A higher hypermethylation frequency was associated with H pylori in diffuse-type, which can be related to its higher incidence in our samples of diffuse-type GC. H pylori gastritis is the only known precursor for diffuse-type GC[45].
In our study, a higher MTAP hypermethylation frequency was also associated with H pylori infection in gastric samples, especially in diffuse-type. MTAP hypermethylation in diffuse-type that is associated with H pylori infection may be due to a genetic predisposition. An association with female patients was also observed, which may be related to diffuse-type incidence, that is more frequent in female patients[46].
In our study, GC samples without lymph node metastasis were associated with FHIT hypermethylation. However, because of the small number of samples without lymph node metastasis in our study, further studies are necessary to confirm this association.

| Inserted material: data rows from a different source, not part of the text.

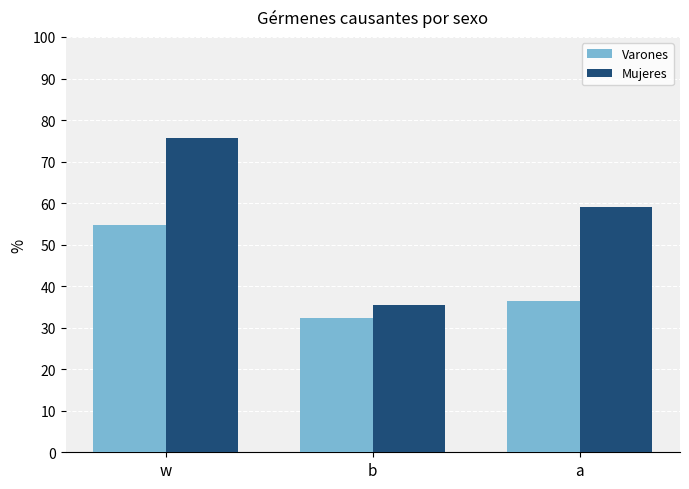

What is the difference between the second highest and minimum values in the Varones series?

4.0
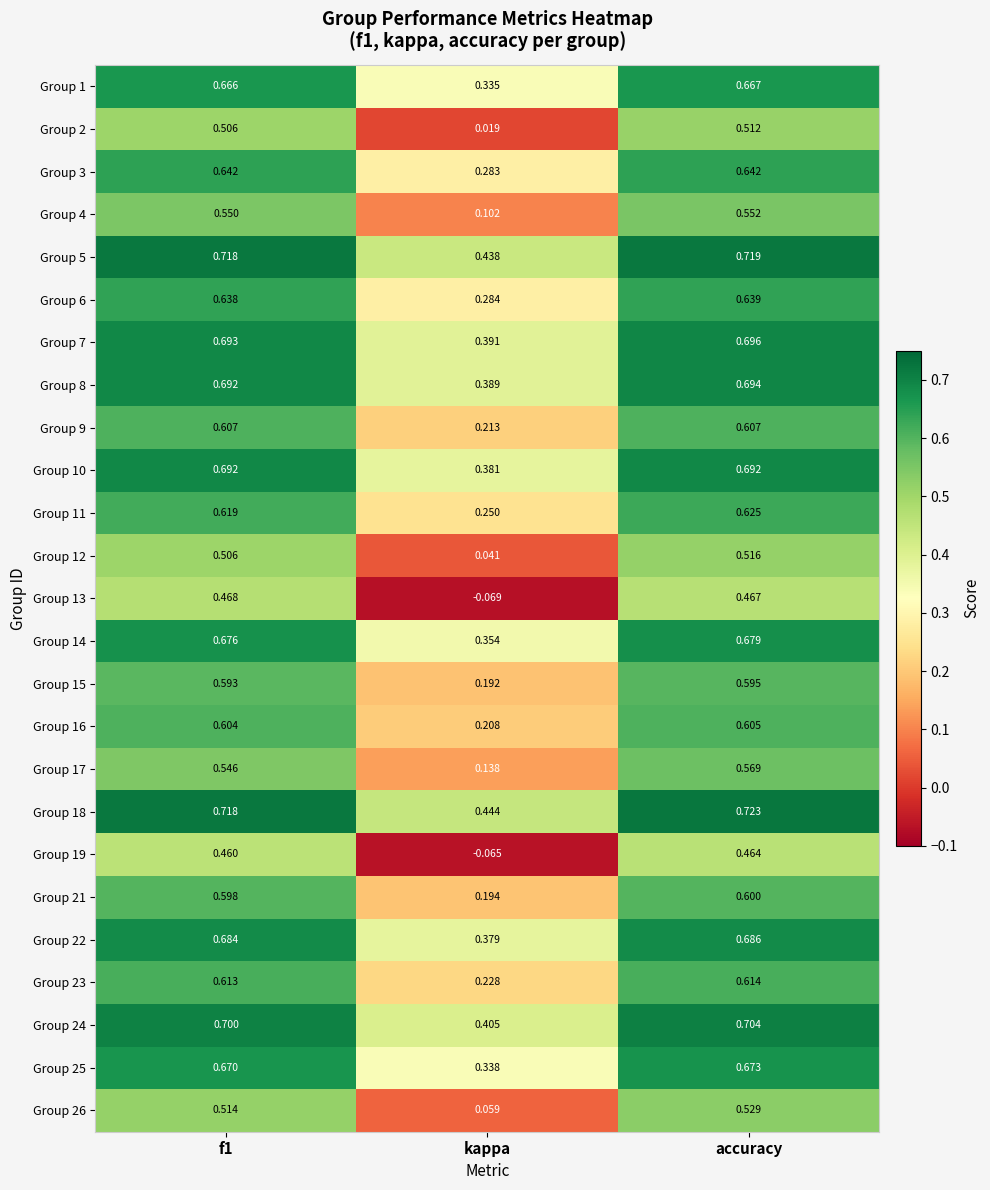

Which series has the widest spread of values?

Group 13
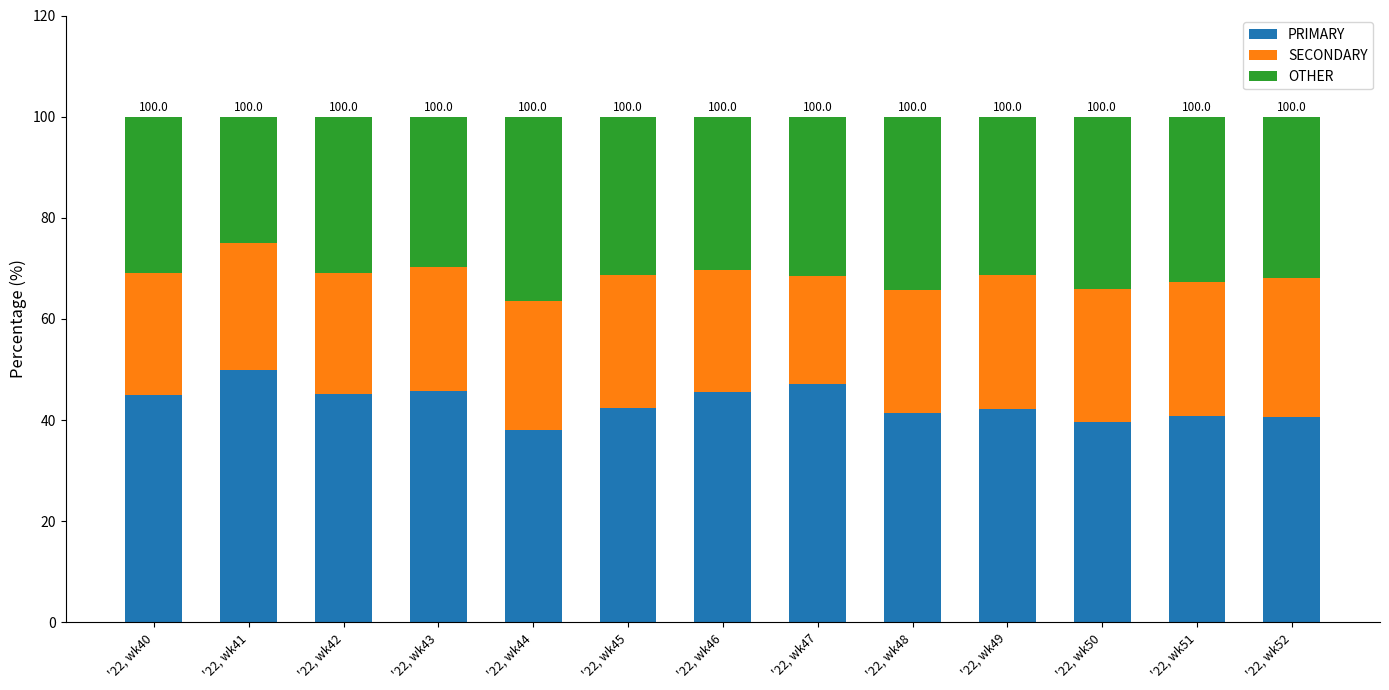

What is the difference between the PRIMARY values at '22, wk49 and '22, wk42?

2.9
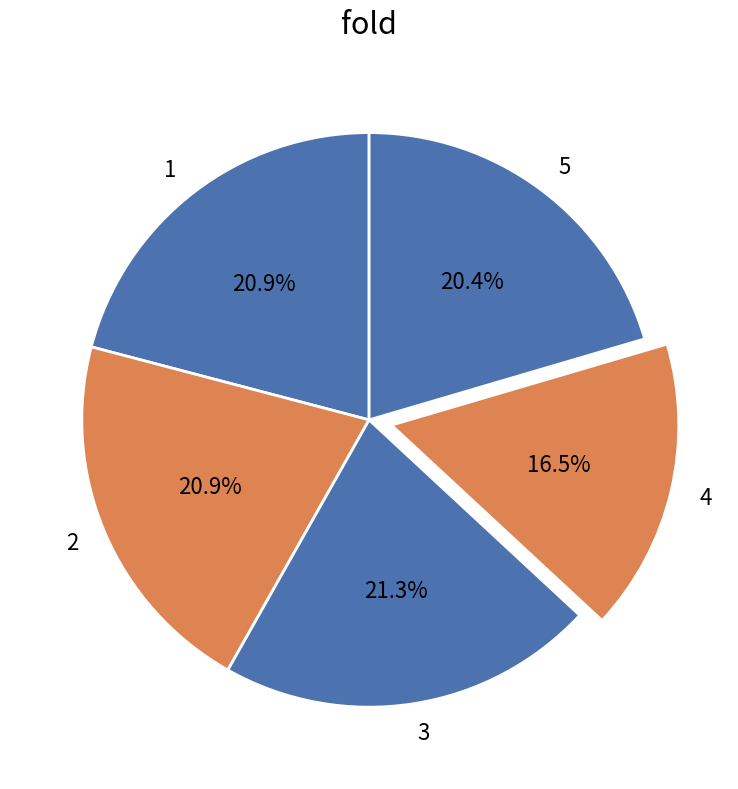

Does any single category account for the majority?

No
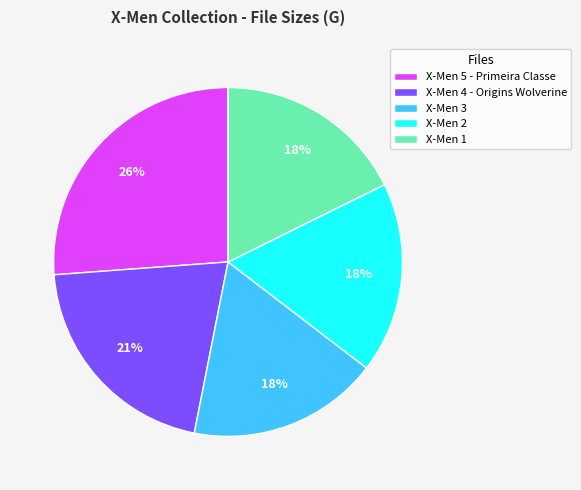

Which category has the biggest portion of the pie?

X-Men 5 - Primeira Classe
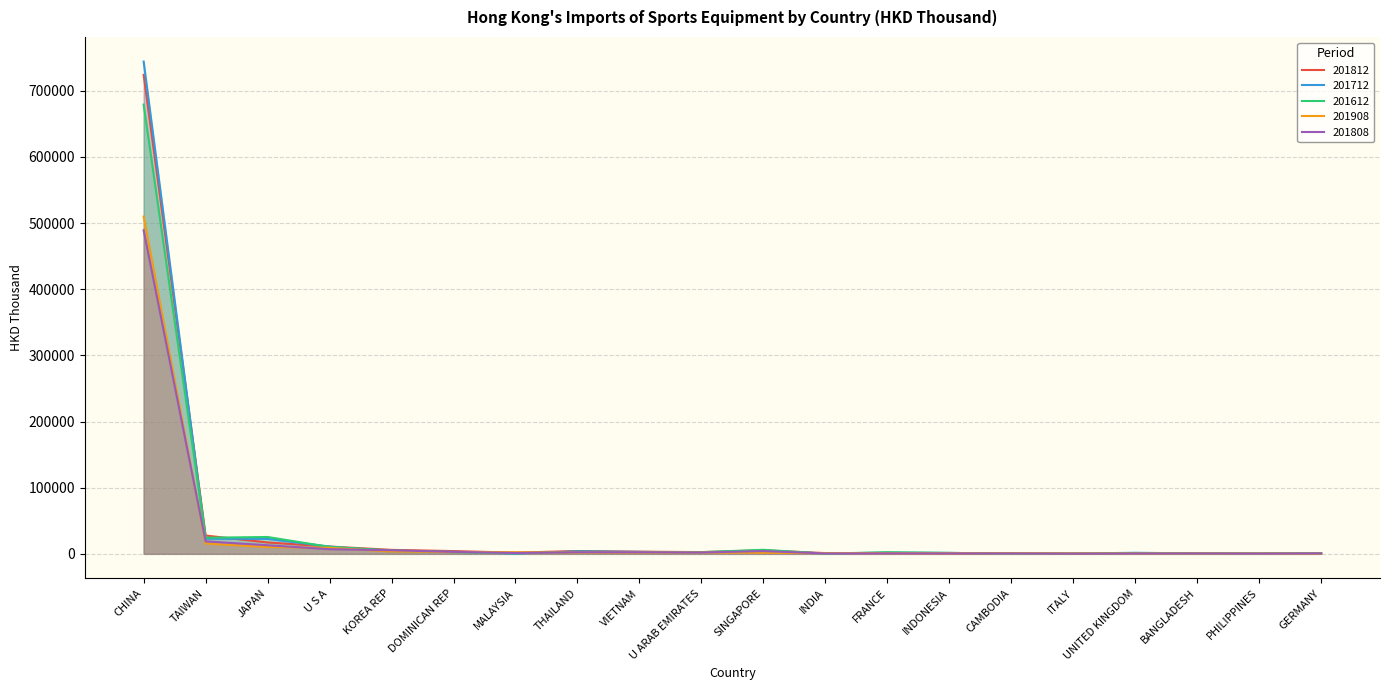

How many lines are shown in the chart?

5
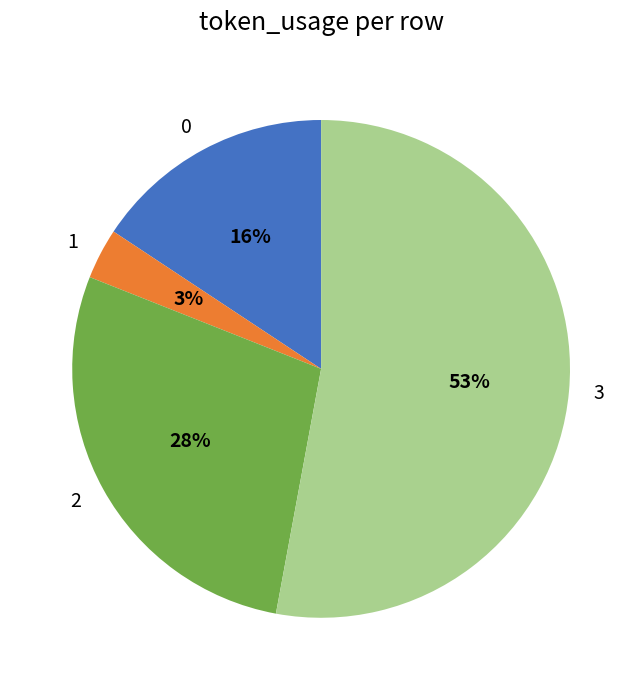

Which slice is the largest?

3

This is the first study that has evaluated the methy-lation status of CDH1, FHIT, MTAP and PLAGL1 promoters and their hypermethylation frequencies in gastric tissue samples in a population from Northern Brazil. The methylation status of MTAP promoter has never been investigated in gastric samples. Our findings show that hypermethylation is associated with gastric carcinogenesis. The H pylori infectious agent was present in 44.9% of samples and this infection may be a part of the carcinogenesis process through the gene promoter hypermethylation; especially the MTAP promoter in diffuse-type. Increased H pylori infection in diffuse-type may also be due to higher genetic predisposition.